--- Exercise material Enclosed Below ---
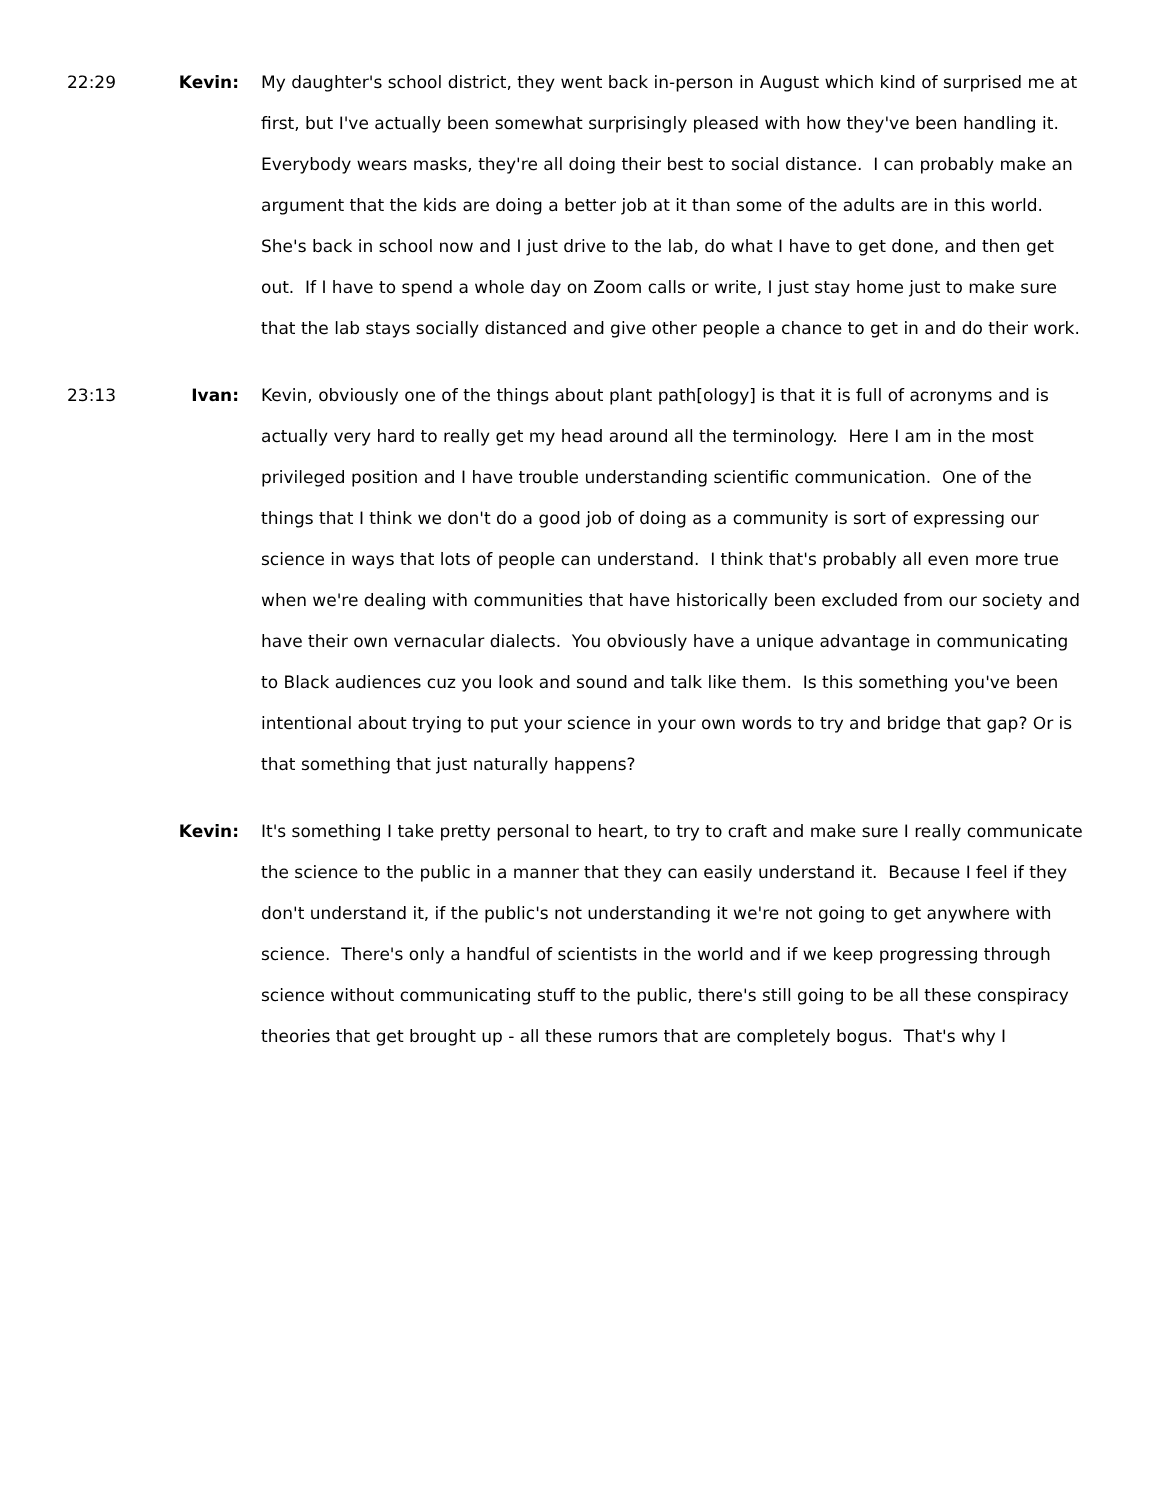22:29 Kevin: My daughter's school district, they went back in-person in August which kind of surprised me at first, but I've actually been somewhat surprisingly pleased with how they've been handling it. Everybody wears masks, they're all doing their best to social distance. I can probably make an argument that the kids are doing a better job at it than some of the adults are in this world. She's back in school now and I just drive to the lab, do what I have to get done, and then get out. If I have to spend a whole day on Zoom calls or write, I just stay home just to make sure that the lab stays socially distanced and give other people a chance to get in and do their work.
23:13 Ivan: Kevin, obviously one of the things about plant path[ology] is that it is full of acronyms and is actually very hard to really get my head around all the terminology. Here I am in the most privileged position and I have trouble understanding scientific communication. One of the things that I think we don't do a good job of doing as a community is sort of expressing our science in ways that lots of people can understand. I think that's probably all even more true when we're dealing with communities that have historically been excluded from our society and have their own vernacular dialects. You obviously have a unique advantage in communicating to Black audiences cuz you look and sound and talk like them. Is this something you've been intentional about trying to put your science in your own words to try and bridge that gap? Or is that something that just naturally happens?
Kevin: It's something I take pretty personal to heart, to try to craft and make sure I really communicate the science to the public in a manner that they can easily understand it. Because I feel if they don't understand it, if the public's not understanding it we're not going to get anywhere with science. There's only a handful of scientists in the world and if we keep progressing through science without communicating stuff to the public, there's still going to be all these conspiracy theories that get brought up - all these rumors that are completely bogus. That's why I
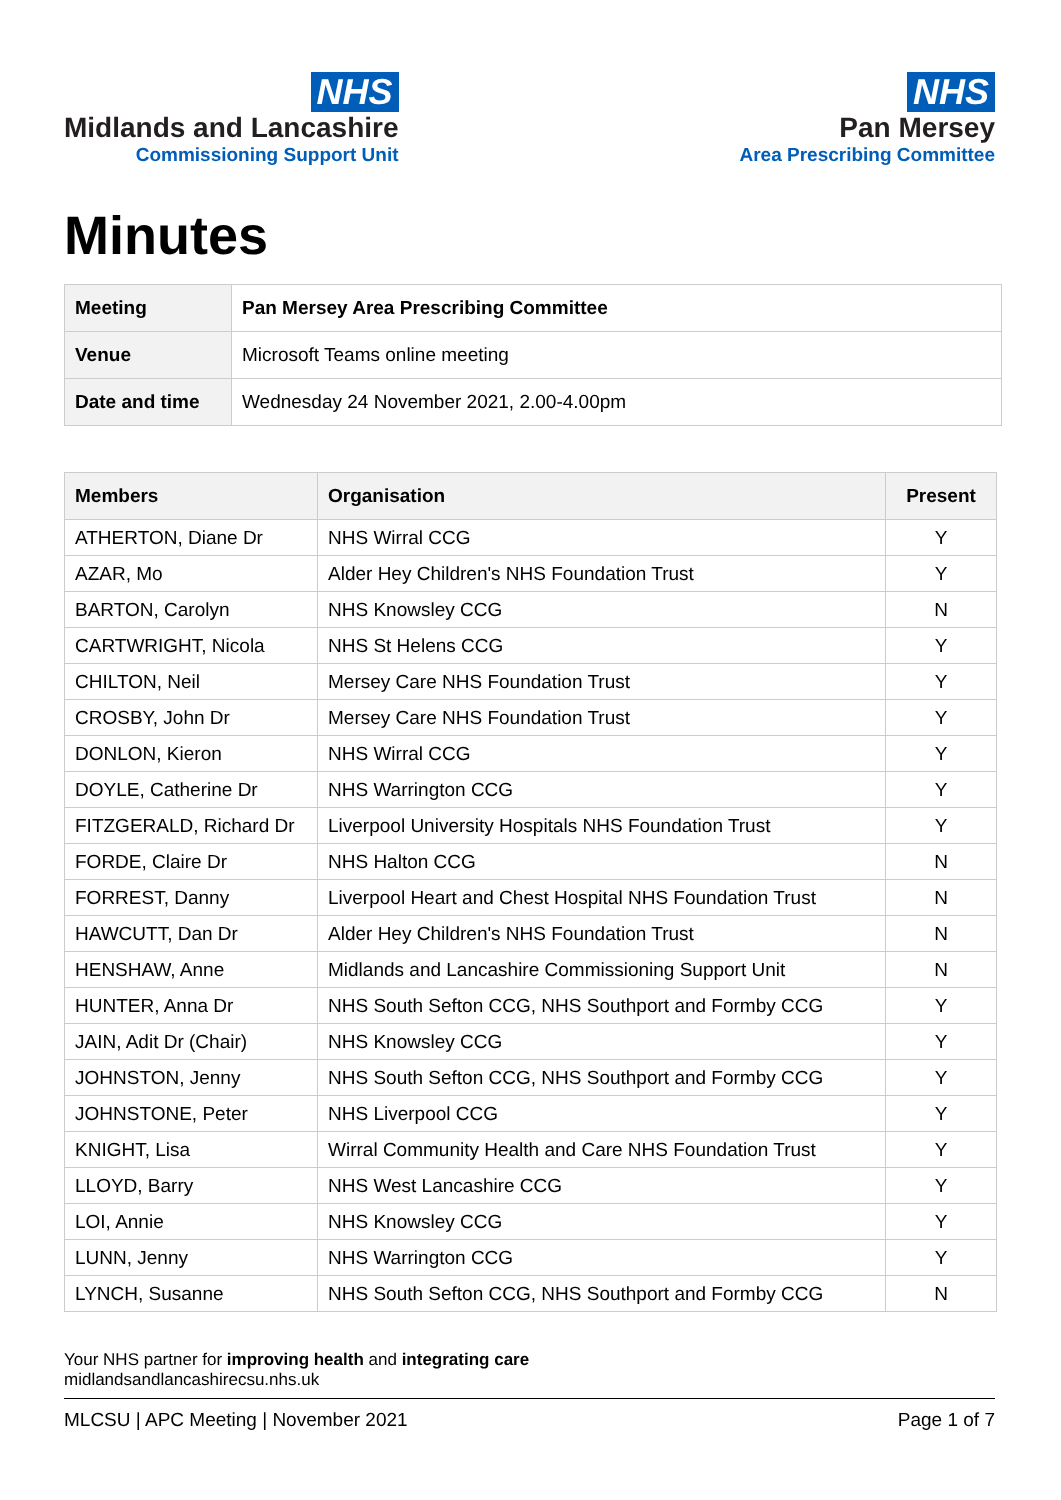NHS
Midlands and Lancashire
Commissioning Support Unit
NHS
Pan Mersey
Area Prescribing Committee
Minutes
| Meeting | Pan Mersey Area Prescribing Committee |
| Venue | Microsoft Teams online meeting |
| Date and time | Wednesday 24 November 2021, 2.00-4.00pm |
| Members | Organisation | Present |
| --- | --- | --- |
| ATHERTON, Diane Dr | NHS Wirral CCG | Y |
| AZAR, Mo | Alder Hey Children's NHS Foundation Trust | Y |
| BARTON, Carolyn | NHS Knowsley CCG | N |
| CARTWRIGHT, Nicola | NHS St Helens CCG | Y |
| CHILTON, Neil | Mersey Care NHS Foundation Trust | Y |
| CROSBY, John Dr | Mersey Care NHS Foundation Trust | Y |
| DONLON, Kieron | NHS Wirral CCG | Y |
| DOYLE, Catherine Dr | NHS Warrington CCG | Y |
| FITZGERALD, Richard Dr | Liverpool University Hospitals NHS Foundation Trust | Y |
| FORDE, Claire Dr | NHS Halton CCG | N |
| FORREST, Danny | Liverpool Heart and Chest Hospital NHS Foundation Trust | N |
| HAWCUTT, Dan Dr | Alder Hey Children's NHS Foundation Trust | N |
| HENSHAW, Anne | Midlands and Lancashire Commissioning Support Unit | N |
| HUNTER, Anna Dr | NHS South Sefton CCG, NHS Southport and Formby CCG | Y |
| JAIN, Adit Dr (Chair) | NHS Knowsley CCG | Y |
| JOHNSTON, Jenny | NHS South Sefton CCG, NHS Southport and Formby CCG | Y |
| JOHNSTONE, Peter | NHS Liverpool CCG | Y |
| KNIGHT, Lisa | Wirral Community Health and Care NHS Foundation Trust | Y |
| LLOYD, Barry | NHS West Lancashire CCG | Y |
| LOI, Annie | NHS Knowsley CCG | Y |
| LUNN, Jenny | NHS Warrington CCG | Y |
| LYNCH, Susanne | NHS South Sefton CCG, NHS Southport and Formby CCG | N |
Your NHS partner for improving health and integrating care
midlandsandlancashirecsu.nhs.uk
MLCSU | APC Meeting | November 2021 Page 1 of 7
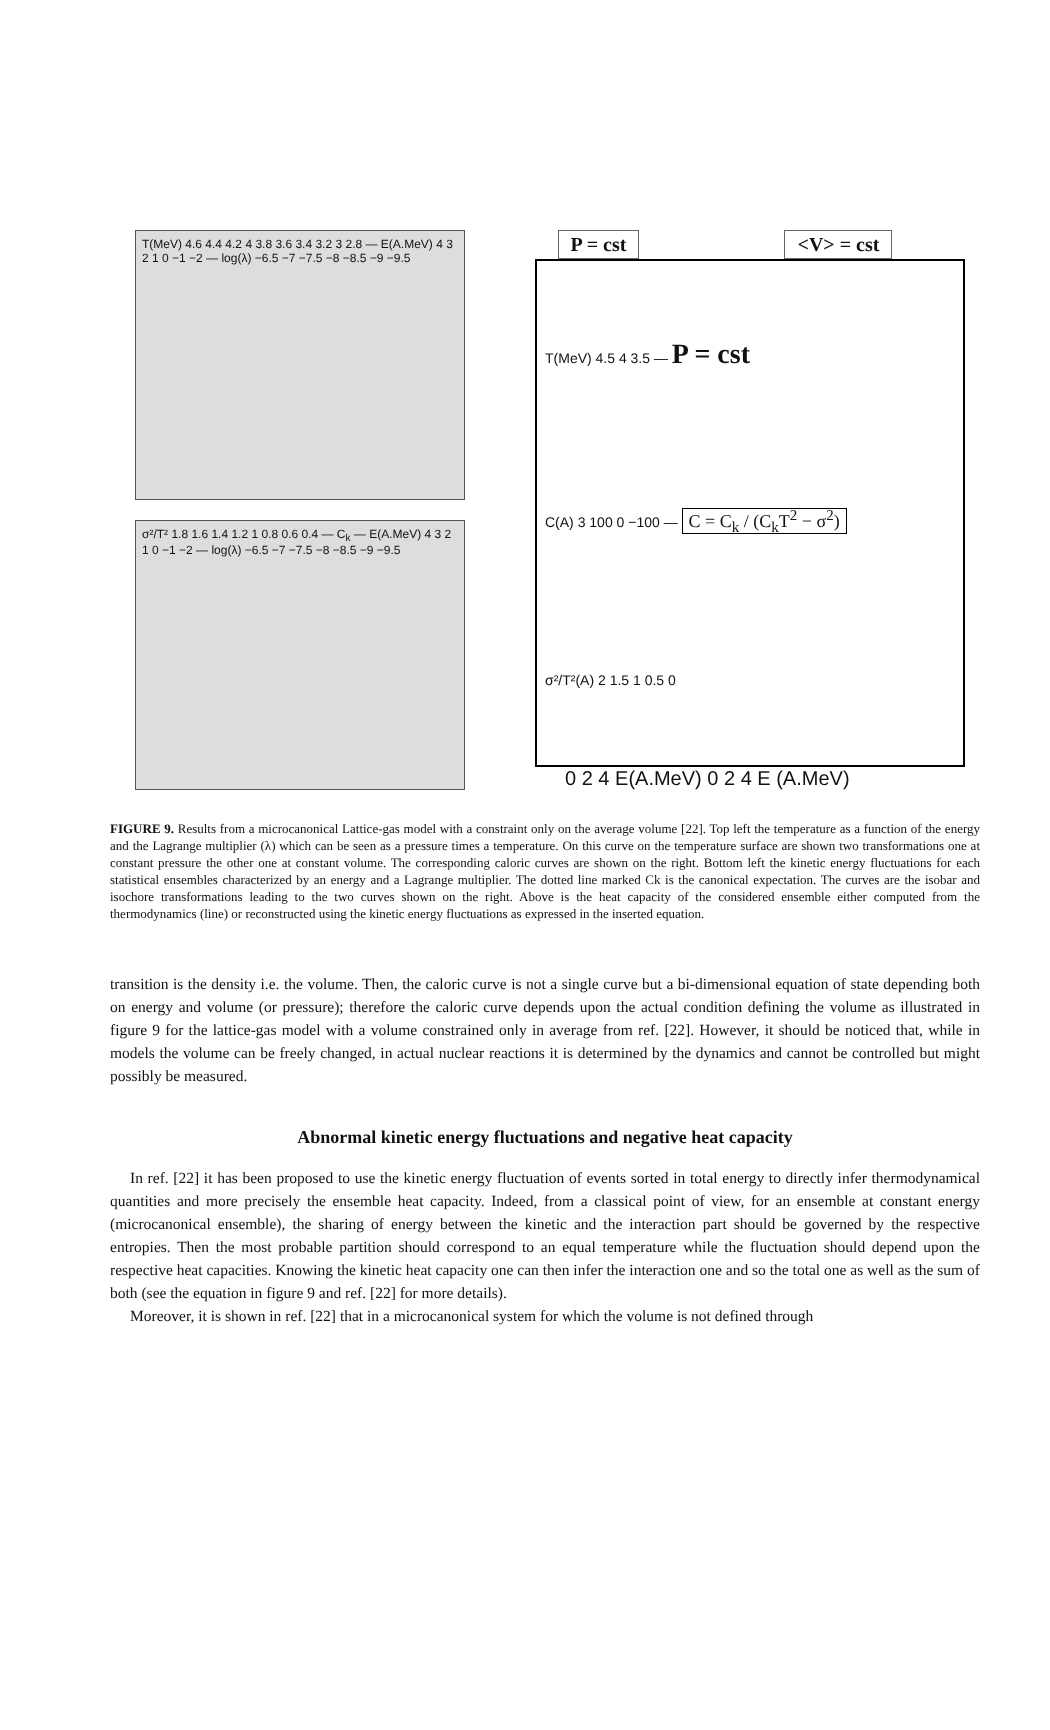T(MeV) 4.6 4.4 4.2 4 3.8 3.6 3.4 3.2 3 2.8 — E(A.MeV) 4 3 2 1 0 −1 −2 — log(λ) −6.5 −7 −7.5 −8 −8.5 −9 −9.5
σ²/T² 1.8 1.6 1.4 1.2 1 0.8 0.6 0.4 — C<sub>k</sub> — E(A.MeV) 4 3 2 1 0 −1 −2 — log(λ) −6.5 −7 −7.5 −8 −8.5 −9 −9.5
P = cst <V> = cst
T(MeV) 4.5 4 3.5 — P = cst
C(A) 3 100 0 −100 — C = C<sub>k</sub> / (C<sub>k</sub>T<sup>2</sup> − σ<sup>2</sup>)
σ²/T²(A) 2 1.5 1 0.5 0
0 2 4 E(A.MeV) 0 2 4 E (A.MeV)
FIGURE 9. Results from a microcanonical Lattice-gas model with a constraint only on the average volume [22]. Top left the temperature as a function of the energy and the Lagrange multiplier (λ) which can be seen as a pressure times a temperature. On this curve on the temperature surface are shown two transformations one at constant pressure the other one at constant volume. The corresponding caloric curves are shown on the right. Bottom left the kinetic energy fluctuations for each statistical ensembles characterized by an energy and a Lagrange multiplier. The dotted line marked Ck is the canonical expectation. The curves are the isobar and isochore transformations leading to the two curves shown on the right. Above is the heat capacity of the considered ensemble either computed from the thermodynamics (line) or reconstructed using the kinetic energy fluctuations as expressed in the inserted equation.
transition is the density i.e. the volume. Then, the caloric curve is not a single curve but a bi-dimensional equation of state depending both on energy and volume (or pressure); therefore the caloric curve depends upon the actual condition defining the volume as illustrated in figure 9 for the lattice-gas model with a volume constrained only in average from ref. [22]. However, it should be noticed that, while in models the volume can be freely changed, in actual nuclear reactions it is determined by the dynamics and cannot be controlled but might possibly be measured.
Abnormal kinetic energy fluctuations and negative heat capacity
In ref. [22] it has been proposed to use the kinetic energy fluctuation of events sorted in total energy to directly infer thermodynamical quantities and more precisely the ensemble heat capacity. Indeed, from a classical point of view, for an ensemble at constant energy (microcanonical ensemble), the sharing of energy between the kinetic and the interaction part should be governed by the respective entropies. Then the most probable partition should correspond to an equal temperature while the fluctuation should depend upon the respective heat capacities. Knowing the kinetic heat capacity one can then infer the interaction one and so the total one as well as the sum of both (see the equation in figure 9 and ref. [22] for more details).
Moreover, it is shown in ref. [22] that in a microcanonical system for which the volume is not defined through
--- End of Enclosed Exercise material ---
> [Task to carry out]:
Your copy should match the entries above exactly and contain no pictures.

> [Expected answer]:
22:29 Kevin: My daughter's school district, they went back in-person in August which kind of surprised me at first, but I've actually been somewhat surprisingly pleased with how they've been handling it. Everybody wears masks, they're all doing their best to social distance. I can probably make an argument that the kids are doing a better job at it than some of the adults are in this world. She's back in school now and I just drive to the lab, do what I have to get done, and then get out. If I have to spend a whole day on Zoom calls or write, I just stay home just to make sure that the lab stays socially distanced and give other people a chance to get in and do their work.
23:13 Ivan: Kevin, obviously one of the things about plant path[ology] is that it is full of acronyms and is actually very hard to really get my head around all the terminology. Here I am in the most privileged position and I have trouble understanding scientific communication. One of the things that I think we don't do a good job of doing as a community is sort of expressing our science in ways that lots of people can understand. I think that's probably all even more true when we're dealing with communities that have historically been excluded from our society and have their own vernacular dialects. You obviously have a unique advantage in communicating to Black audiences cuz you look and sound and talk like them. Is this something you've been intentional about trying to put your science in your own words to try and bridge that gap? Or is that something that just naturally happens?
Kevin: It's something I take pretty personal to heart, to try to craft and make sure I really communicate the science to the public in a manner that they can easily understand it. Because I feel if they don't understand it, if the public's not understanding it we're not going to get anywhere with science. There's only a handful of scientists in the world and if we keep progressing through science without communicating stuff to the public, there's still going to be all these conspiracy theories that get brought up - all these rumors that are completely bogus. That's why I
NHS
Midlands and Lancashire
Commissioning Support Unit
NHS
Pan Mersey
Area Prescribing Committee
Minutes
| Meeting | Pan Mersey Area Prescribing Committee |
| Venue | Microsoft Teams online meeting |
| Date and time | Wednesday 24 November 2021, 2.00-4.00pm |
| Members | Organisation | Present |
| --- | --- | --- |
| ATHERTON, Diane Dr | NHS Wirral CCG | Y |
| AZAR, Mo | Alder Hey Children's NHS Foundation Trust | Y |
| BARTON, Carolyn | NHS Knowsley CCG | N |
| CARTWRIGHT, Nicola | NHS St Helens CCG | Y |
| CHILTON, Neil | Mersey Care NHS Foundation Trust | Y |
| CROSBY, John Dr | Mersey Care NHS Foundation Trust | Y |
| DONLON, Kieron | NHS Wirral CCG | Y |
| DOYLE, Catherine Dr | NHS Warrington CCG | Y |
| FITZGERALD, Richard Dr | Liverpool University Hospitals NHS Foundation Trust | Y |
| FORDE, Claire Dr | NHS Halton CCG | N |
| FORREST, Danny | Liverpool Heart and Chest Hospital NHS Foundation Trust | N |
| HAWCUTT, Dan Dr | Alder Hey Children's NHS Foundation Trust | N |
| HENSHAW, Anne | Midlands and Lancashire Commissioning Support Unit | N |
| HUNTER, Anna Dr | NHS South Sefton CCG, NHS Southport and Formby CCG | Y |
| JAIN, Adit Dr (Chair) | NHS Knowsley CCG | Y |
| JOHNSTON, Jenny | NHS South Sefton CCG, NHS Southport and Formby CCG | Y |
| JOHNSTONE, Peter | NHS Liverpool CCG | Y |
| KNIGHT, Lisa | Wirral Community Health and Care NHS Foundation Trust | Y |
| LLOYD, Barry | NHS West Lancashire CCG | Y |
| LOI, Annie | NHS Knowsley CCG | Y |
| LUNN, Jenny | NHS Warrington CCG | Y |
| LYNCH, Susanne | NHS South Sefton CCG, NHS Southport and Formby CCG | N |
Your NHS partner for improving health and integrating care
midlandsandlancashirecsu.nhs.uk
MLCSU | APC Meeting | November 2021 Page 1 of 7
T(MeV) 4.6 4.4 4.2 4 3.8 3.6 3.4 3.2 3 2.8 — E(A.MeV) 4 3 2 1 0 −1 −2 — log(λ) −6.5 −7 −7.5 −8 −8.5 −9 −9.5
σ²/T² 1.8 1.6 1.4 1.2 1 0.8 0.6 0.4 — C<sub>k</sub> — E(A.MeV) 4 3 2 1 0 −1 −2 — log(λ) −6.5 −7 −7.5 −8 −8.5 −9 −9.5
P = cst <V> = cst
T(MeV) 4.5 4 3.5 — P = cst
C(A) 3 100 0 −100 — C = C<sub>k</sub> / (C<sub>k</sub>T<sup>2</sup> − σ<sup>2</sup>)
σ²/T²(A) 2 1.5 1 0.5 0
0 2 4 E(A.MeV) 0 2 4 E (A.MeV)
FIGURE 9. Results from a microcanonical Lattice-gas model with a constraint only on the average volume [22]. Top left the temperature as a function of the energy and the Lagrange multiplier (λ) which can be seen as a pressure times a temperature. On this curve on the temperature surface are shown two transformations one at constant pressure the other one at constant volume. The corresponding caloric curves are shown on the right. Bottom left the kinetic energy fluctuations for each statistical ensembles characterized by an energy and a Lagrange multiplier. The dotted line marked Ck is the canonical expectation. The curves are the isobar and isochore transformations leading to the two curves shown on the right. Above is the heat capacity of the considered ensemble either computed from the thermodynamics (line) or reconstructed using the kinetic energy fluctuations as expressed in the inserted equation.
transition is the density i.e. the volume. Then, the caloric curve is not a single curve but a bi-dimensional equation of state depending both on energy and volume (or pressure); therefore the caloric curve depends upon the actual condition defining the volume as illustrated in figure 9 for the lattice-gas model with a volume constrained only in average from ref. [22]. However, it should be noticed that, while in models the volume can be freely changed, in actual nuclear reactions it is determined by the dynamics and cannot be controlled but might possibly be measured.
Abnormal kinetic energy fluctuations and negative heat capacity
In ref. [22] it has been proposed to use the kinetic energy fluctuation of events sorted in total energy to directly infer thermodynamical quantities and more precisely the ensemble heat capacity. Indeed, from a classical point of view, for an ensemble at constant energy (microcanonical ensemble), the sharing of energy between the kinetic and the interaction part should be governed by the respective entropies. Then the most probable partition should correspond to an equal temperature while the fluctuation should depend upon the respective heat capacities. Knowing the kinetic heat capacity one can then infer the interaction one and so the total one as well as the sum of both (see the equation in figure 9 and ref. [22] for more details).
Moreover, it is shown in ref. [22] that in a microcanonical system for which the volume is not defined through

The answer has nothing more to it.